What do I do in a wuxia game?

Donnie Yen, 14 Blades
Donnie Yen, 14 Blades

Everybody was kung fu fighting…yes, true but there’s more!

If you are familiar with fantasy or other action adventure based games you’ll find much the same things to occupy your heroes such as in-your-face-villains, scheming bureaucrats, ancient sleeping evils, dungeons and more.

And wuxia as a genre supports groups of heroes working together. And everyone will be kung fu fighting! Every beginning character starts with two skills at level 1 so they can always add kung fu to their character concept. They don’t have too. They can, and probably should because this is wuxia after all. Though I have seen very successful characters shun the martial arts for their own style of approaching action.

Sammo Hung, 14 Blades
Sammo Hung, 14 Blades

The GM gets plenty of help too with expanded adventure and dungeon generation tables complete with genre tropes, plots and more. Everyone is scheming. Just get a few NPCs in the story and you’ll have plenty of trouble, er…content to give your players.

Kate Tsui, 14 Blades
Kate Tsui, 14 Blades

I mentioned villains. We have lots of villains and they are perfectly made for escalating power levels, from lowly mooks, major NPCs and Master Villains all waiting to face off with your group. We’ve also made it easy to create the villains and give them some flavor so they’ll stand out while not wearing out your GM spending hours on stat blocks. We save the complex character development for the player characters. After all, they’ll be the stars of your stories and who wants to spend that much time on statistics for villains that are created just to be destroyed by the dozens, hundreds, or more? Probably not all at once, but still…they are easy to create and fun to run in combats.

Zhao Wei, 14 Blades
Zhao Wei, 14 Blades

But wait, there’s more! Besides adventure and dungeon generators, we’ve also provided several campaign starter seeds complete with ideas of how to use them over an entire story arc. We have several different styles of campaign starters. Choose one that best fits what your group wants to play, or mix ideas from two or more campaign starters. We just provide the initial push the rest will come about through play.

I mentioned dungeons earlier. Dungeons? In a wuxia game? What is this? There are plenty of dungeons in martial arts TV series and movies. Treasure Venture, House of Traps, Lord Bat, Judge Dee (the both new and old), Forbidden Kingdom. Seriously, you can’t watch wuxia movies and TV series without seeing dungeons in them. But don’t take my word for it. Take it from a wuxia expert (even though he would say he isn’t, he really is) and wuxia RPG game designer Brendan Davis: Video Dungeons in Wuxia Campaigns.

Zhao Wei, 14 Blades
Zhao Wei, 14 Blades

Still strapped for ideas? Here is Hint #1. Watch wuxia movies and TV series. The movies will teach you how to cook up really great villains, weapons and plots for your game.

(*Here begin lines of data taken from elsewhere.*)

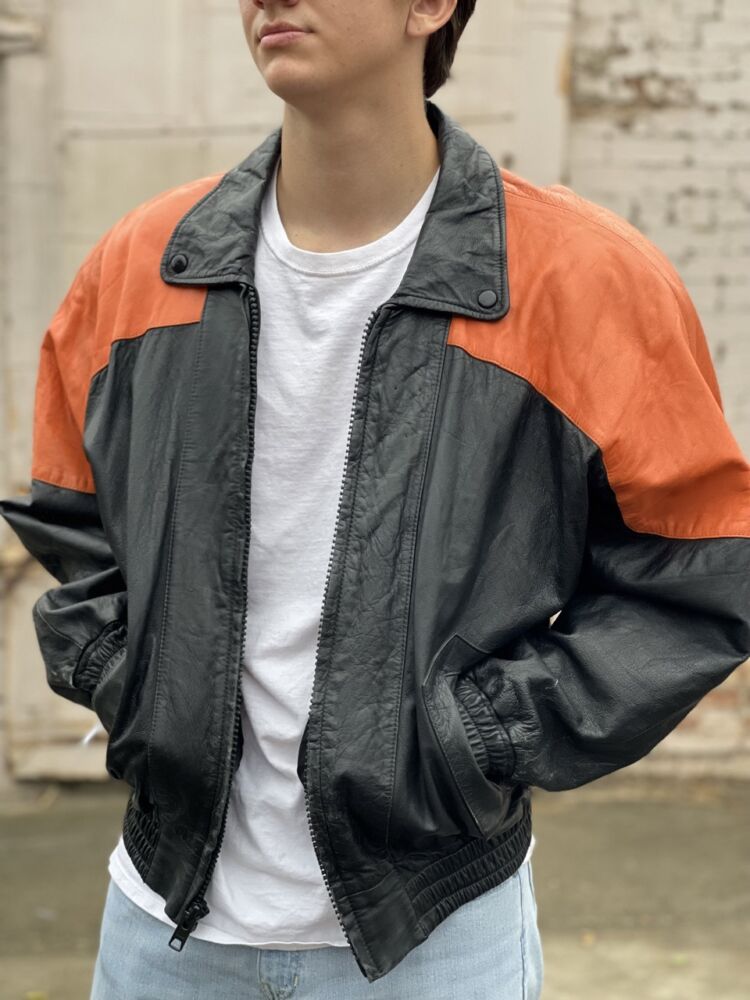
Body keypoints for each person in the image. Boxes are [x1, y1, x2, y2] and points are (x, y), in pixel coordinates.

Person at [1, 0, 748, 997]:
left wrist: (479, 733)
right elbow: (69, 516)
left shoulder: (583, 279)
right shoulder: (141, 267)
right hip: (160, 930)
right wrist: (140, 687)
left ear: (430, 6)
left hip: (433, 938)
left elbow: (699, 572)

The TV series will show you how to make your adventures work with groups of characters. Players, you can find really good examples of character arcs in the TV series.

GMs – watch Lord Bat, Web of Death and House of traps for some wicked dungeon ideas.

Players – watch Strange Hero Yi Zhi Mei and The Four, (both TV series) for terrific character examples and how to work as a group yet still maintain distinctive individual heroes.

Still need more? Here is Hint #2. Westerns. Yep. Watch Wild West movies and TV shows and you then reskin them for wuxia. The sheriff becomes a magistrate. The saloon becomes a tea house, swap six-guns for kung fu, a gunfight at high noon becomes a duel to the death in a fancy courtyard. Easy!